5.4. Coding in Teams¶
Collaborative coding is so essential to the process of solving interesting finance problems, that it underlies the objectives at the front of this website.
This page is focused on helping your teams attack the project in the most effective way. And it includes a few things that will push your existing GitHub comfort level up and make your team more productive.
I would love your feedback (on the discussion board) on how you deal with the asynchronous work problem!
How did you decide to approach the collaboration on this project? (The questions below)
Please let me know what issues/problems your group runs into
What solutions did you try? Did they work well or only barely or not at all?
Flip side: If your group has an easy time, or finds something that works well, please let me and your classmates know!
Any comments will probably help your classmates and future years!
Q: How should you “meet”?
A: It’s up to you! Be entrepreneurial and run your group as you all see fit. (WhatsApp, groupme, google doc, zoom, skype…)
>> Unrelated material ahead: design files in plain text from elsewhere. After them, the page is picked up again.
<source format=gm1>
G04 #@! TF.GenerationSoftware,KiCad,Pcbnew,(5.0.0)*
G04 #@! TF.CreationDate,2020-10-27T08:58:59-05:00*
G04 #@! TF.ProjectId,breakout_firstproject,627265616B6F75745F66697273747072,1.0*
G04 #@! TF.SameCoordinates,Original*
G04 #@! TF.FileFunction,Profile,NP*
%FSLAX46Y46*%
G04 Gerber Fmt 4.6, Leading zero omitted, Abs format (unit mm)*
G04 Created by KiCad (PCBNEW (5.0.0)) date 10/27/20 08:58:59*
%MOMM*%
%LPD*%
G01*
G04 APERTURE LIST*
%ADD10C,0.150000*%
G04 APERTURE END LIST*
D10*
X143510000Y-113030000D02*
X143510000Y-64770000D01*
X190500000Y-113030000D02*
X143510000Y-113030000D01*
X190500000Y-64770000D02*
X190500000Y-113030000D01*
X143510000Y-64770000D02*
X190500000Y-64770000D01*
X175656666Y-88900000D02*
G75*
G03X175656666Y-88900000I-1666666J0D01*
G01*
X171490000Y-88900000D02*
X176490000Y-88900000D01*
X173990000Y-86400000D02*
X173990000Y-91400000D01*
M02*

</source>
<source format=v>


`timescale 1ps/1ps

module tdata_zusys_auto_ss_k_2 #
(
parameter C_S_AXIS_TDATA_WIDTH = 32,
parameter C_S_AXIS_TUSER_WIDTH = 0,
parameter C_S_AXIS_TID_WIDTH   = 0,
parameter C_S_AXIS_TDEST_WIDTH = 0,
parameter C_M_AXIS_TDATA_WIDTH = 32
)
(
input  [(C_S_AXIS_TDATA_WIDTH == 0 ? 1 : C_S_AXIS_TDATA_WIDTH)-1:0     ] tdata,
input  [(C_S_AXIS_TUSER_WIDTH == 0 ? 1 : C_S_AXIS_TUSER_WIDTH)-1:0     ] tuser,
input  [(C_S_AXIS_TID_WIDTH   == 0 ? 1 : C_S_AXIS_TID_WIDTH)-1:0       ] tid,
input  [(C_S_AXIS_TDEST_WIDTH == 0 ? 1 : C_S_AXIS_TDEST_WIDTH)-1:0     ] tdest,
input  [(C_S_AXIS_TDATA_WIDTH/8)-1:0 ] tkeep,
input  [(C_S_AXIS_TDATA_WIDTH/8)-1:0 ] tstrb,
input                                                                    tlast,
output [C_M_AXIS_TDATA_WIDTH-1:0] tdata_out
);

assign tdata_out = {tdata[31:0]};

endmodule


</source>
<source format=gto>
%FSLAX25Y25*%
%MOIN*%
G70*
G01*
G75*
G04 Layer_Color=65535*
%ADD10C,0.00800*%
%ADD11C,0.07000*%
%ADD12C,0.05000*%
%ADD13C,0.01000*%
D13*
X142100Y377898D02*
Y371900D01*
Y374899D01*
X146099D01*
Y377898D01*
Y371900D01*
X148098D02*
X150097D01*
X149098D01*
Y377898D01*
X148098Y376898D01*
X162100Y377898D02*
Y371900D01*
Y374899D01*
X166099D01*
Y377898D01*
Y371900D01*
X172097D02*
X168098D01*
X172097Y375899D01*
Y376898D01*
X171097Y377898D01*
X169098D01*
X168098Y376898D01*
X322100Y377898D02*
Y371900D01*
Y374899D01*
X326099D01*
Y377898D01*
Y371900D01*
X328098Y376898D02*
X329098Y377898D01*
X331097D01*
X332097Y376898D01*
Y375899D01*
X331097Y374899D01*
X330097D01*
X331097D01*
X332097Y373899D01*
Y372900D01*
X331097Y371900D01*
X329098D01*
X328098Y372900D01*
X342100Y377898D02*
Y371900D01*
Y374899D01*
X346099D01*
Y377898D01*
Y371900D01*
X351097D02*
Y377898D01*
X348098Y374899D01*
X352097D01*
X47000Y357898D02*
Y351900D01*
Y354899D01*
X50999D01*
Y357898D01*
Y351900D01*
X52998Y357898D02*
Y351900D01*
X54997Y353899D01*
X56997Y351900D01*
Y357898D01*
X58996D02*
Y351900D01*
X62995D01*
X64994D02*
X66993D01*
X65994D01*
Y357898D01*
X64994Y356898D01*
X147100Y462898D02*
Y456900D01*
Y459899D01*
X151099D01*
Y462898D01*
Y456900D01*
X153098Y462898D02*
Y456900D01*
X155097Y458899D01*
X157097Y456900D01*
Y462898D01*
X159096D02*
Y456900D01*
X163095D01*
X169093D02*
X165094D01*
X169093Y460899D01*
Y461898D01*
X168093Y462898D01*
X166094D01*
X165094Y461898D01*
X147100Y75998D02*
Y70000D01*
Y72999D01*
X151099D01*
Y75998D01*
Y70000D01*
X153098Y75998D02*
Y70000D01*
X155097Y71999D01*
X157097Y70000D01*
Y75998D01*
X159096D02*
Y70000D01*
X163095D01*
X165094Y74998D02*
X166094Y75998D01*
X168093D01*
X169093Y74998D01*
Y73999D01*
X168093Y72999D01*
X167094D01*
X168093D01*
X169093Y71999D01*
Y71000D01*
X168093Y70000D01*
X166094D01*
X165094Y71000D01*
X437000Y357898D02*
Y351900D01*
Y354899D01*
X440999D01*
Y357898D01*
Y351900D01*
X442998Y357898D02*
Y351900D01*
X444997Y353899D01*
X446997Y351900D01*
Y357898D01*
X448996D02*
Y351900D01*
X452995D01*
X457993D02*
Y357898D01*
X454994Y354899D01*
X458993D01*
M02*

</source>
Q: How should you approach working concurrently on the project?
A: You basically have three approaches:
Sequentially divide tasks and conquer, e.g. Person A does part 1, Person B does part 2 after A is done.
I.e. in asgn-05 we had three files: download_wiki, measure_risk, and analysis. You can split up your project in a similar fashion.
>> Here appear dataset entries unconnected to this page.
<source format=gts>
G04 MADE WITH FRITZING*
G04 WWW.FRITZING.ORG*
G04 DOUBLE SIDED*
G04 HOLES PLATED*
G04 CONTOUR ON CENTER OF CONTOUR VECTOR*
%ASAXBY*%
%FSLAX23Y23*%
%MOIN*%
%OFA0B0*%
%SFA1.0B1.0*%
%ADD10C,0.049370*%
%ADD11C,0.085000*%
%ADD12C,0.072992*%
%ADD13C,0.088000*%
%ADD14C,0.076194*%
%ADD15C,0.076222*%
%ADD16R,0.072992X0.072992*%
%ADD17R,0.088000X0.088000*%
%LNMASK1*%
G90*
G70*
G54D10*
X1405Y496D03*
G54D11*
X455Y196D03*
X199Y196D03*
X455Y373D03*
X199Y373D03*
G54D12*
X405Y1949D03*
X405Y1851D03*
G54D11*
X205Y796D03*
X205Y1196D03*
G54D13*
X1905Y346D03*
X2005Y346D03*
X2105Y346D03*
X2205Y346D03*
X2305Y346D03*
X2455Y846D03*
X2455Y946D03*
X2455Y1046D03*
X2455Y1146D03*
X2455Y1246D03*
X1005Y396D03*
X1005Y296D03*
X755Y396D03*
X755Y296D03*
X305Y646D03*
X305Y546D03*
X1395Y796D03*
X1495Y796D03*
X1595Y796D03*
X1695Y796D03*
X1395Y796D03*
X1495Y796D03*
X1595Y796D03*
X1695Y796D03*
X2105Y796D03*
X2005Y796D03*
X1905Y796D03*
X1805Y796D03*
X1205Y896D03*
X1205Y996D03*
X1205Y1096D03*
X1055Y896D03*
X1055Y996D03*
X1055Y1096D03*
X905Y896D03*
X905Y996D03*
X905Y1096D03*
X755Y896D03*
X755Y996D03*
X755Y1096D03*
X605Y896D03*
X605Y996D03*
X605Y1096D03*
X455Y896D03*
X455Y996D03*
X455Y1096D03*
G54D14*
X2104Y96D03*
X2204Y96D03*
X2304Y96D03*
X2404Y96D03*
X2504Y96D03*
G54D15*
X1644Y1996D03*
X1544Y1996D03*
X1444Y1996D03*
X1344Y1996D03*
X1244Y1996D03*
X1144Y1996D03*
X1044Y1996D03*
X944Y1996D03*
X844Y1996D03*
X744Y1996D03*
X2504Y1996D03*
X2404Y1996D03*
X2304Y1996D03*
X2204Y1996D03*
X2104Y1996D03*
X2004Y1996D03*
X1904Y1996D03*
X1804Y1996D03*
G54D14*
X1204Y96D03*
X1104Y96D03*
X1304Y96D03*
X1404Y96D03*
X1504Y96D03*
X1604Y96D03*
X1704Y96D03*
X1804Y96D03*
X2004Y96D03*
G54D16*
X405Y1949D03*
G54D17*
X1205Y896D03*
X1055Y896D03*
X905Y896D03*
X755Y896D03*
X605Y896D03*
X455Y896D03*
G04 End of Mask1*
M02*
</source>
Main advantages: Specialization + this “gives ownership” to one person for each part
Co-work on a task simultaneously: Persons A and B do a zoom share meeting and co-code on person A’s computer via screen share + remote control. Advantage: More brainpower, and good when the whole group is stuck.
Separately attack the same task, then combine your answers: Persons A and B separately do part 1, compare answers/approach, and put together a finalized solution to part 1. This creates duplicate and discarded work product, but will generate more ideas for getting to the solution.
Q: How do we work in the project repo “at the same time”?
The main issue is that two people might make conflicting changes. E.g., Johnny added a line to
data.py but Cindy deleted a line from
A: You have, basically, two approaches, and you might use both at different points of the project:
Free-for-all approach. Everyone works in the “master” branch of the repo all the time. This is what your default instinct might be. It can work, but you will probably have to fix merge conflicts to proceed at some point.
The “branching” approach. Basically, you create a clone of the “master” branch to work on, and when you’ve finished your changes, you create a “pull request” where you ask the main project’s owner (you and your own team, in this case) to pull your branch’s changes into the master branch. See the demo video below.
Warning! Warning! Warning!
FOLLOW THE GitHub WORKFLOW RULES EVERY SINGLE TIME YOU WORK ON CODE OR DO ANYTHING IN THE REPO
BEFORE YOU START ANY WORK FOR THE DAY: Go to GH Desktop and “Fetch/Pull” origin
WHEN YOU ARE DONE WITH A WORKING SESSION: Clear your code, rerun all, save file, then push to cloud
If you forget to fetch/pull before you start (and someone made a change on the GitHub repo since you last synced), or if someone is working at the same time (and pushes a change to the GitHub repo that conflicts with a change you made), you are likely to receive a “Merge Conflict” notification from GH Desktop.
Other Recommendations and Advice
Your most experienced coder might be given “CEO” status over the repo and “leads the way” on pull requests and gives guidance on merge conflicts.
Follow the golden rules in Chapter 2. It is all about tips to make building a project less painful, more productive, and more rewarding.
For example: Instead of putting the entire project in one ipynb file, structure the project like the midterm assignment:
One code file to download each input needed,
One code file to parse/transform each input,
One “get_all_data” code file that, if executed, would run all files above
One code to build the analysis sample, explore it, and analyze it
It’s better to over-communicate than under-communicate, especially in our virtual world
5.4.1. Branching Demo¶
Above, I mentioned that one way that multiple people can work in the same repo at the same time is by “branching”. Rather than explaining it, let’s let one of our TAs do a walkthrough on how this can work!
Here’s the side text from the video:
Open GH Desktop and create a toy repo
start new branch “my work”
add data/data.txt into folder (to simulate some work you’ve done)
see how GH Desktop sees a change?
click to try to switch branch (don’t though)
it says “leave changes on this branch or bring to master” –> only the branch you’re “in” can see/push changes you make
commit to branch
publish up to GH website
view on GH
switch branches to see the new files
compare: you’re able to merge
can explain your argument for changes (to convince others to adopt in distributed projects), submit
look at master branch - it should have data/data.txt
create “cynthia_did_some_work.txt” which says inside: “while i was sleeping”
go back to desktop like you’re going to work on the project
go to master… pulling origin would sync it but dont
go to “my work” branch
fetch / update from master: this gets the cynthia file, and I can continue
push this new file back up to my own branch on GH’s servers
make a new fake work file
merge into main one more time